Consider the wisdom of Robert Farrar Capon, Episcopal priest and cookbook author: “[This], you know, is why the world exists at all. It remains outside the cosmic garbage can of nothingness, …because it is the orange peel hung on God’s chandelier, the wishbone in His kitchen closet. He likes it; therefore, it stays. The whole marvelous collection of stones, skins, feathers, and string exists because at least one lover has never quite taken His eye off it, because the Dominus vivificans has his delight with the sons of men. Man’s real work is to look at the things of the world and to love them for what they are. That is, after all, what God does, and man was not made in God’s image for nothing.” (The Supper of the Lamb, pp. 3-5)
Capon calls us, in Walker Percy’s phrase, to be co-celebrants of what is, to enjoy what God enjoys with him, setting up between him and us that delightful mutuality of delighting that characterizes lovers.
How can a well-intended but philosophically misled “unappreciator” get started?
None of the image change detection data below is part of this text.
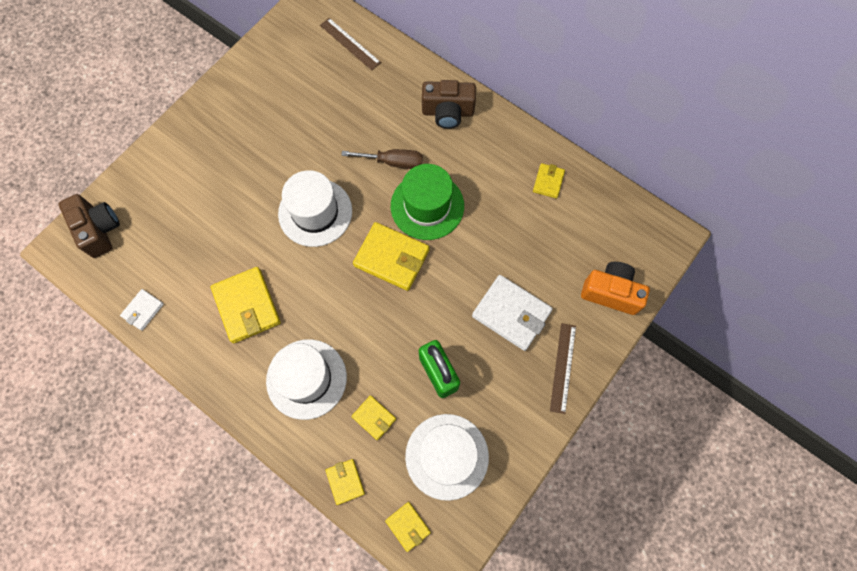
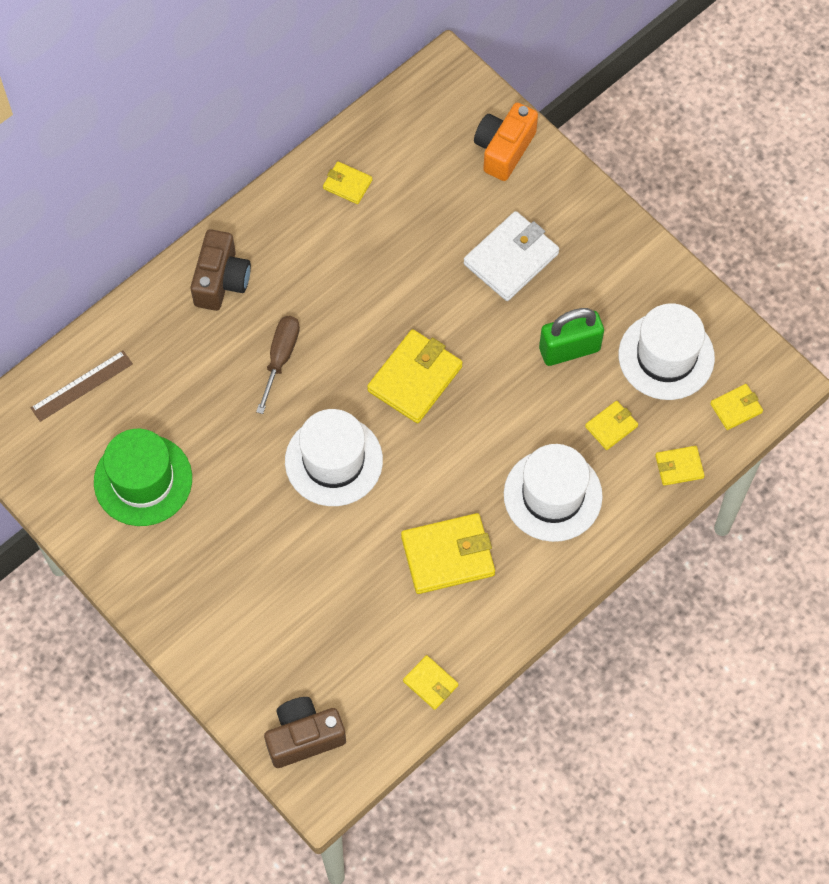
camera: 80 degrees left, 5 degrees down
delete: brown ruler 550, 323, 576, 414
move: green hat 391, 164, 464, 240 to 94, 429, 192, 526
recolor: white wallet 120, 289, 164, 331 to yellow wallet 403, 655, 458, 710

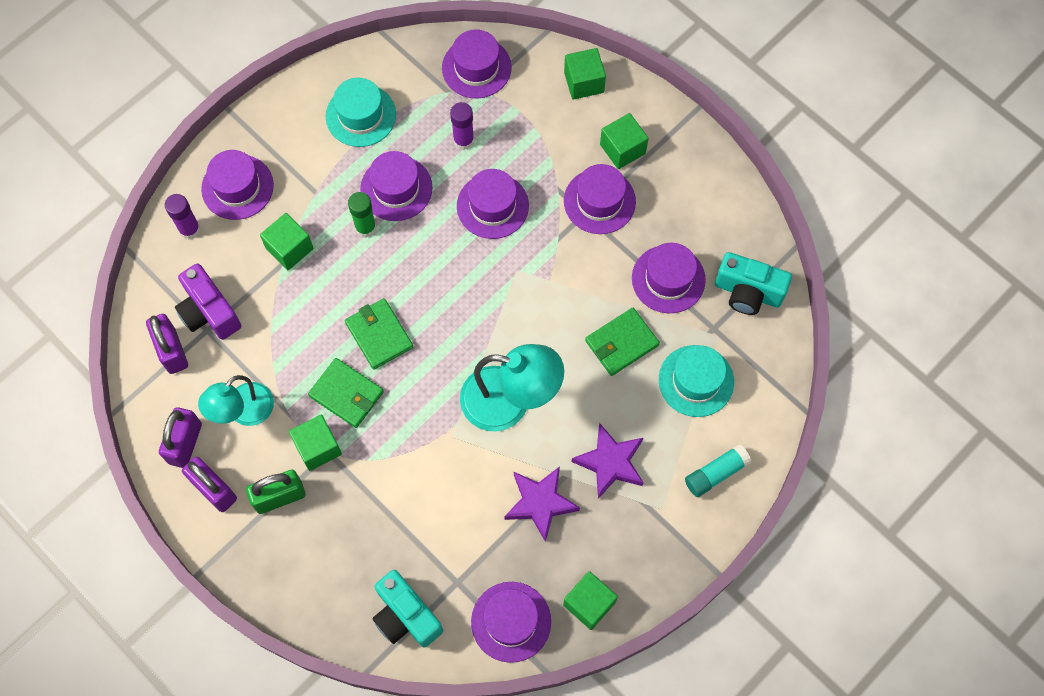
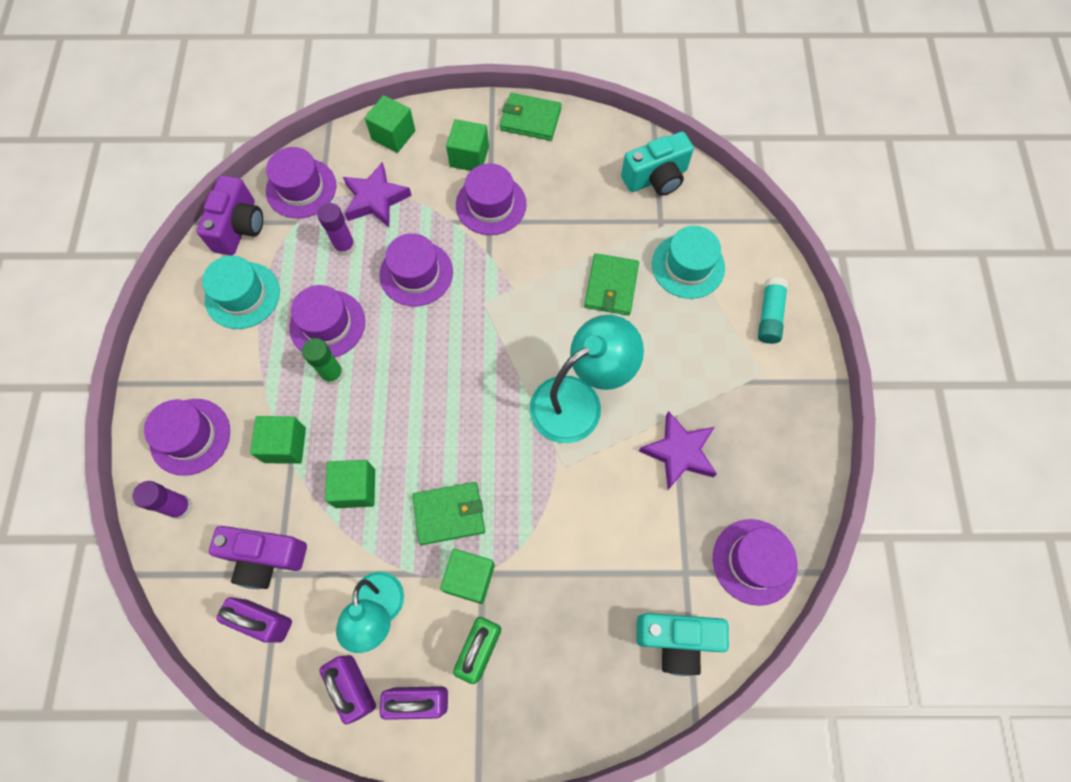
camera: 45 degrees left, 0 degrees up
delete: purple hat 632, 243, 706, 313
insert: purple camera 197, 175, 263, 256
move: green wallet 345, 298, 413, 370 to 500, 93, 562, 141; green cube 563, 571, 618, 630 to 325, 460, 375, 508; purple star 572, 423, 643, 499 to 343, 162, 412, 227

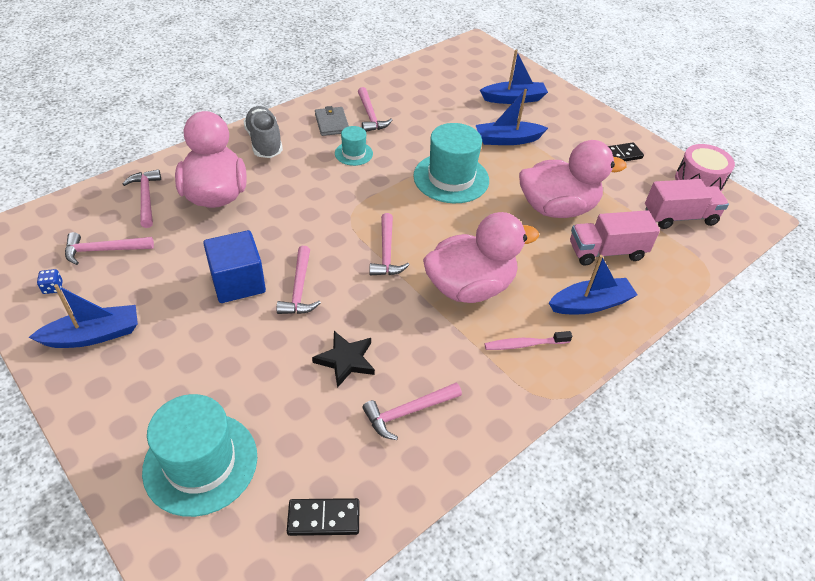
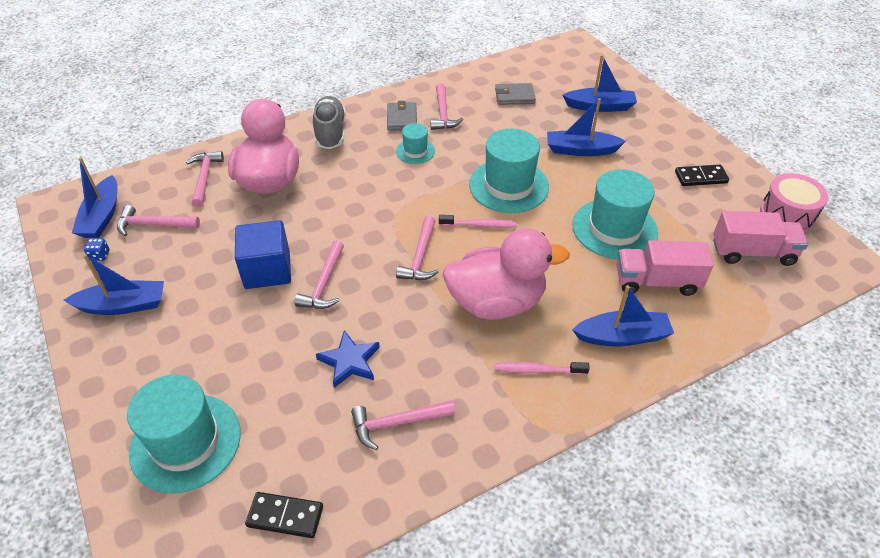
camera: 15 degrees right, 0 degrees up
insert: blue boat 72, 157, 118, 238; pink toothbrush 439, 215, 517, 228; grey wallet 495, 83, 536, 105
replace: pink duck 519, 140, 627, 218 to turquoise hat 572, 169, 658, 259
recolor: black star 312, 331, 375, 388 to blue star 316, 330, 380, 388

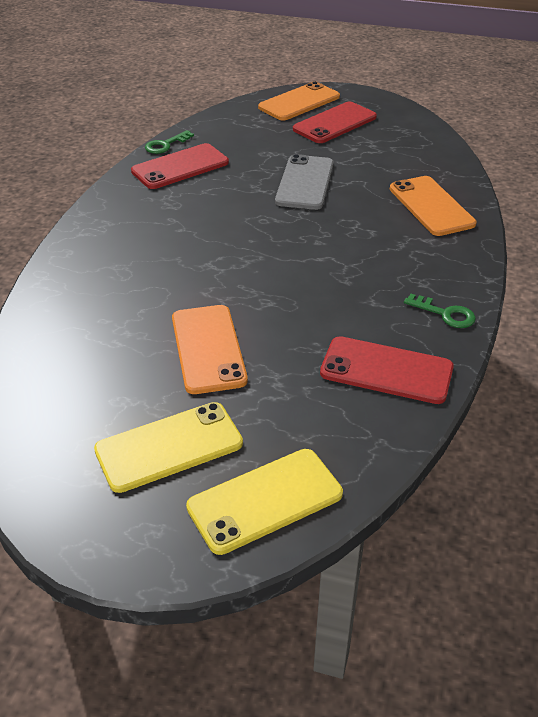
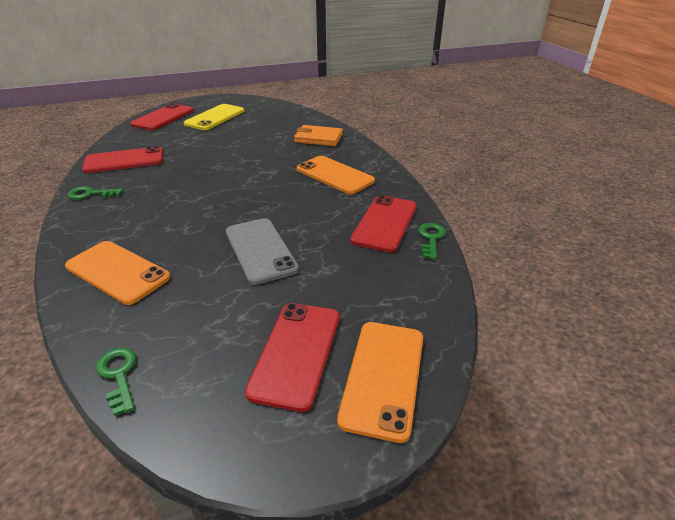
camera: 145 degrees right, 5 degrees down
insert: green key 96, 348, 137, 416; orange wallet 294, 125, 343, 146
move: orange phone 172, 305, 248, 394 to 297, 156, 375, 194
recolor: yellow phone 186, 449, 343, 555 to red phone 131, 103, 194, 130

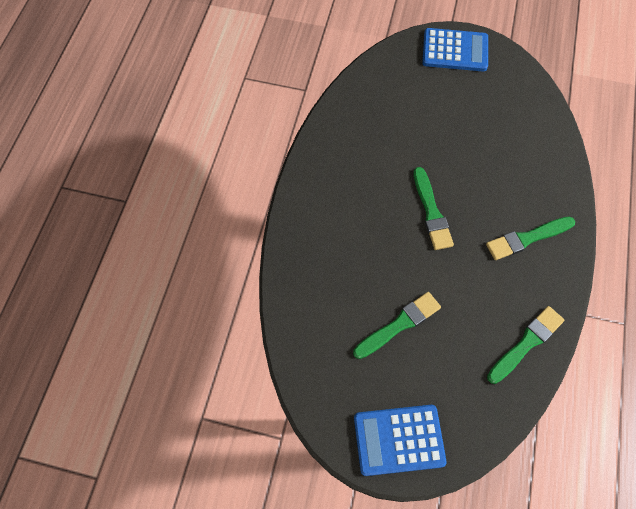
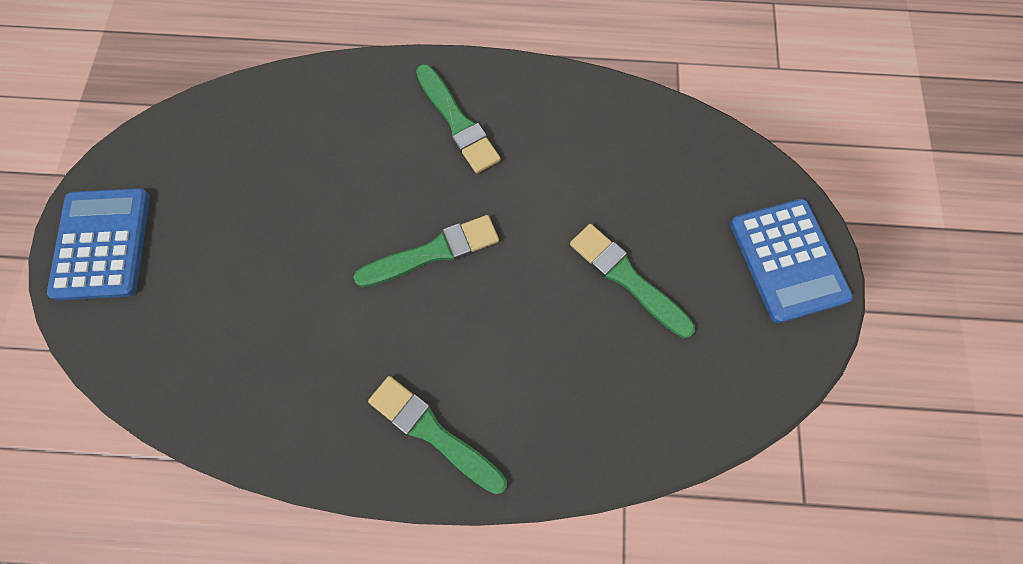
camera: 100 degrees left, 5 degrees up
move: green brush 487, 306, 564, 384 to 368, 376, 507, 494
By identifying even the oddest moments of unabandoned delight that you already engage in, and practicing transferring the feeling to the next bit of stuff that presents itself. You’ll be on your way joyfully to many moments being like the opening gala for an art show for God. And you’ll be cleaning up some of the devastation of Western thought.

Esther,
Wonderful essay. I would note that the desire for dualism is pernicious, often a deeply rooted and unexamined human idol. Even among some artists who are also Christians, love the physicality of their art, and argue for the goodness of God's creation I have found a tendency to make critical judgments concerning art based upon the "spiritual" character of the work. That is, the stuff is only good in so far as it leads the individual to the "better" spiritual stuff.
Again thanks.
Posted by: David Clark | September 20, 2007 at 05:41 AM
God seems to like working with humanity to produce wonderful things out of the raw material He's given us. Beer, wine, chocolate, cheesecake, a big fat Thanksgiving turkey with all the trimmings please the palate. The Sydney Opera House, Chartres Cathedral, the Petronas Towers boggle the mind and tickle our eyes. Look at what Renoir, Rembrandt, or Normal Rockwell (depending on your tastes) did with the colors that God designed our eyes to see.
I agree -- it's all in the spirit of the thing. If you're coveting stuff, or idolizing stuff, or uniformly rejecting stuff, you're not in synch with what God made stuff for.